Пару недель назад я пошел в игрушечный магазин купить подарок своему племяннику. Мое внимание привлекла коробка с плюшевыми барашками. Я взял одного. Шерсть выглядела всклокоченной, поэтому я положил барашка на место и взял другого. Но у того, которого я отложил в сторону, был такой вид… Тогда я положил второго барашка к первому, потому что тот словно говорил: «Господи, разве ты не видишь, что мне тоже нужна любовь?»
Мои сомнения привлекли внимание продавца.
— Никак не можете выбрать? — обратился он ко мне.
С каждой полки на меня смотрели маленькие мордочки, умоляющие забрать их домой и спасти от беспросветной тьмы безлюбовного существования. У меня чуть не началась паническая атака. Это жутко неприятно, ты словно падаешь в бездонный темный колодец, как Алиса.
Через двадцать минут продавец снова что-то сказал. Я больше не мог выносить его взгляда и решил купить обоих барашков. Все, решено! Схватив их, я почувствовал облегчение. Но в коробке оставались еще два барашка. И они тоже смотрели. У одного, вдобавок, не хватало глаза. Тогда я взял еще и одноглазого. Теперь у меня было три барашка. В коробке остался один, совсем одинокий. Такой одинокий, что не осмеливался даже глядеть на меня. Пришлось отправить племяннику всю четверку. Продавец завернул коробку в блестящую бумагу и прицепил наклейку с адресом магазина. Записывая адрес, он спросил у меня, есть ли в Морано-Калабро магазин игрушек.
— Конечно, есть, — ответил я.
Я сразу понял, что он думает только о своем бизнесе.
Неделю спустя, во время детского праздника, мне позвонил муж сестры.
— У нас тут полно детей, — сообщил он. — Все в разноцветных бумажных коронах.
Я слышал веселый гомон на детской площадке во дворе. Забавно думать, что они будут расти вместе, любить друг друга, предавать друг друга, плакать друг о друге, а в старости собираться в городском саду и ходить под ручку.

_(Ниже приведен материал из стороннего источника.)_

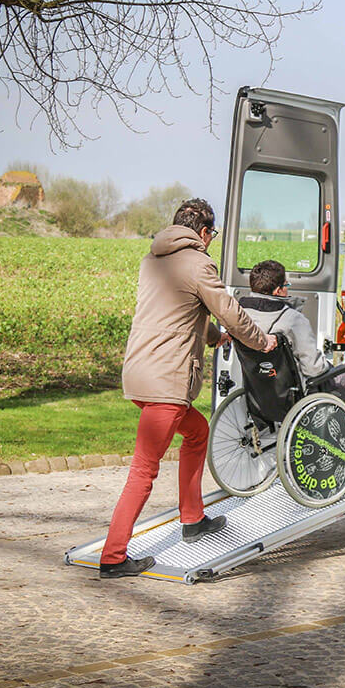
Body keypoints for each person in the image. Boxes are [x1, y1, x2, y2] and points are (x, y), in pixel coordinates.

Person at [99, 200, 277, 579]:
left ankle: (193, 518)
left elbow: (178, 312)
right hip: (167, 382)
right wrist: (262, 342)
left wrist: (214, 337)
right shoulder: (198, 263)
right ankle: (113, 557)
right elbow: (228, 309)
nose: (211, 240)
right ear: (202, 231)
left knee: (198, 432)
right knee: (144, 471)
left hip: (139, 376)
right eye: (212, 233)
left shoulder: (153, 261)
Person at [238, 260, 345, 392]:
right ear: (278, 291)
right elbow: (314, 369)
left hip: (260, 393)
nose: (287, 288)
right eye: (286, 285)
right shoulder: (293, 319)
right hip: (298, 393)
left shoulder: (240, 318)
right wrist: (325, 365)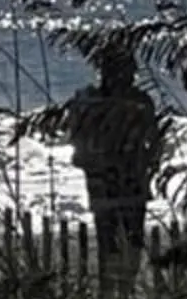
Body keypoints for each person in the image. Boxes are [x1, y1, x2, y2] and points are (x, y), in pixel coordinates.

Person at [64, 33, 169, 271]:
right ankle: (119, 288)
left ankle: (117, 288)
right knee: (121, 245)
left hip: (114, 185)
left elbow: (77, 148)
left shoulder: (88, 103)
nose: (129, 77)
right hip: (119, 186)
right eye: (126, 71)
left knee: (118, 245)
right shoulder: (135, 103)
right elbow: (154, 143)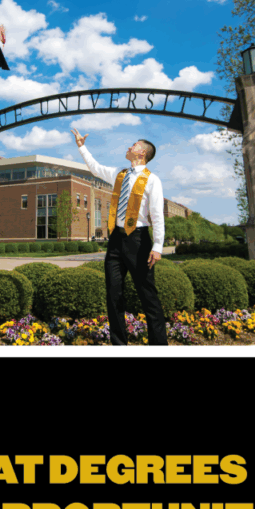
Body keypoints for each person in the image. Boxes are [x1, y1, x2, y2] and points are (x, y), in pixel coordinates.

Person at [71, 129, 168, 346]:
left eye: (133, 145)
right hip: (116, 241)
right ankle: (119, 345)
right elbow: (95, 169)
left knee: (148, 296)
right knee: (113, 293)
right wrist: (81, 147)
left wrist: (158, 246)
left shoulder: (153, 180)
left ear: (142, 152)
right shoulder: (119, 174)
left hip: (139, 241)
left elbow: (157, 214)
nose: (128, 147)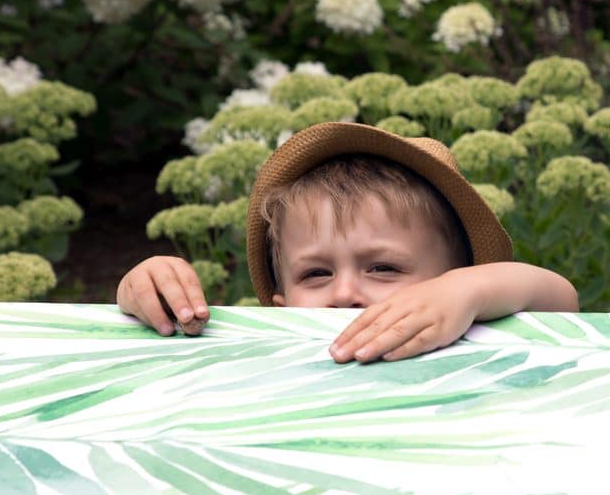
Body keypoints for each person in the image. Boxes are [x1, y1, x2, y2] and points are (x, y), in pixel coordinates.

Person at [117, 122, 578, 363]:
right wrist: (152, 288)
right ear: (280, 304)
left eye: (383, 267)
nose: (344, 295)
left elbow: (563, 301)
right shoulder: (281, 341)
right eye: (315, 273)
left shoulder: (468, 320)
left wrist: (467, 292)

Он позвал к телефону сына.
— Мне уже три года, — сказал именинник, — ты будешь плакать, если я умру?
— Да, — ответил я, и малыш послал мне воздушный поцелуй. Наверное, думал, что я сижу прямо в трубке, маленький и скрюченный.
Телефоном снова завладел муж сестры. Его мучил вопрос, почему четыре барашка.
— Они должны быть одинаковыми?
— Нет, они разные. — ответил я. И добавил, что они продавались в наборе, что, в принципе, не было ложью.
— Но почему не три, как три мушкетера? — удивился зять.
— А почему бы не четыре, как черепашки-ниндзя? — парировал я.
— Логично, — обрадовался он, потому что как раз в то утро смотрел со старшим сыном мультик про черепашек.